< Mezmurlar 79 >
1 Asaf'ın mezmuru Ey Tanrı, uluslar senin yurduna saldırdı, Kutsal tapınağını kirletti, Yeruşalim'i taş yığınına çevirdi.
Oh ʼElohim, las naciones invadieron tu heredad. Profanaron tu Santuario Y redujeron a escombros a Jerusalén.
2 Kullarının ölülerini yem olarak yırtıcı kuşlara, Sadık kullarının etini yabanıl hayvanlara verdiler.
Dieron los cadáveres de tus esclavos Como comida a las aves del cielo, La carne de tus santos a las bestias de la tierra.
3 Kanlarını su gibi akıttılar Yeruşalim'in çevresine, Onları gömecek kimse yok.
Derramaron la sangre de ellos como agua alrededor de Jerusalén, Y no hay quien los sepulte.
4 Komşularımıza yüzkarası, Çevremizdekilere eğlence ve oyuncak olduk.
Fuimos afrenta de nuestros vecinos, Escarnio y burla de los que nos rodean.
5 Ne zamana dek, ya RAB? Sonsuza dek mi sürecek öfken, Alev gibi yanan kıskançlığın?
¿Hasta cuándo, oh Yavé? ¿Estarás airado para siempre? ¿Arderá tu celo como fuego?
6 Öfkeni seni tanımayan ulusların, Adını anmayan ülkelerin üzerine dök.

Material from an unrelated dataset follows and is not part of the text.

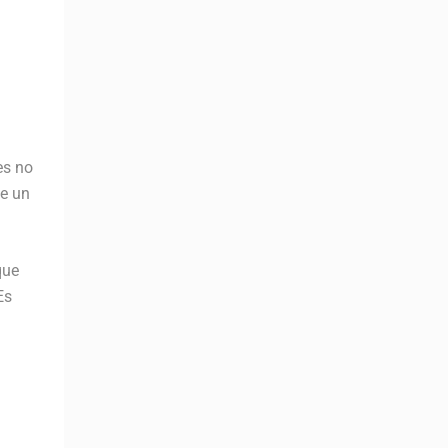
es no
de un
que
Es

Derrama tu ira sobre las naciones que no te conocen Y sobre los reinos que no invocan tu Nombre,
7 Çünkü onlar Yakup soyunu yiyip bitirdiler, Yurdunu viraneye çevirdiler.
Porque devoraron a Jacob, Y desolaron su morada.
8 Atalarımızın suçlarını artık önümüze sürme, Sevecenliğini hemen göster bize, Çünkü tükendikçe tükendik.
No recuerdes contra nosotros las iniquidades de nuestros antepasados. Salgan pronto a encontrarnos tus misericordias, Porque estamos muy abatidos.
9 Yardım et bize yüce adın uğruna, ey bizi kurtaran Tanrı, Kurtar bizi adın uğruna, bağışla günahlarımızı!
Oh ʼElohim de nuestra salvación, ayúdanos, Para la gloria de tu Nombre. Líbranos y perdona nuestros pecados por amor a tu Nombre.
10 Niçin uluslar, “Nerede onların Tanrısı?” diye konuşsun, Kullarının dökülen kanının öcünü alacağını bilsinler, Gözlerimizle bunu görelim!
¿Por qué deben decir los gentiles: Dónde está su ʼElohim? Sea proclamada a los gentiles y ante nuestros ojos La venganza de la sangre de tus esclavos que fue derramada.
11 Tutsakların iniltisi senin katına erişsin, Koru büyük gücünle ölüme mahkûm olanları.
Llegue ante Ti el gemido de los cautivos. Conforme a la grandeza de tu poder Preserva a los sentenciados a muerte.
12 Komşularımızın sana ettikleri hakareti Yedi kat iade et bağırlarına, ya Rab!
Devuelve en su regazo a nuestros vecinos siete veces La infamia con la cual te afrentaron, ¡oh ʼAdonay!
13 Bizler, kendi halkın, otlağının koyunları Sonsuza dek şükredeceğiz sana, Kuşaklar boyunca övgülerini dilimizden düşürmeyeceğiz.
Así nosotros, pueblo tuyo y ovejas de tu prado, Te daremos gracias para siempre. A todas las generaciones contaremos de tu alabanza.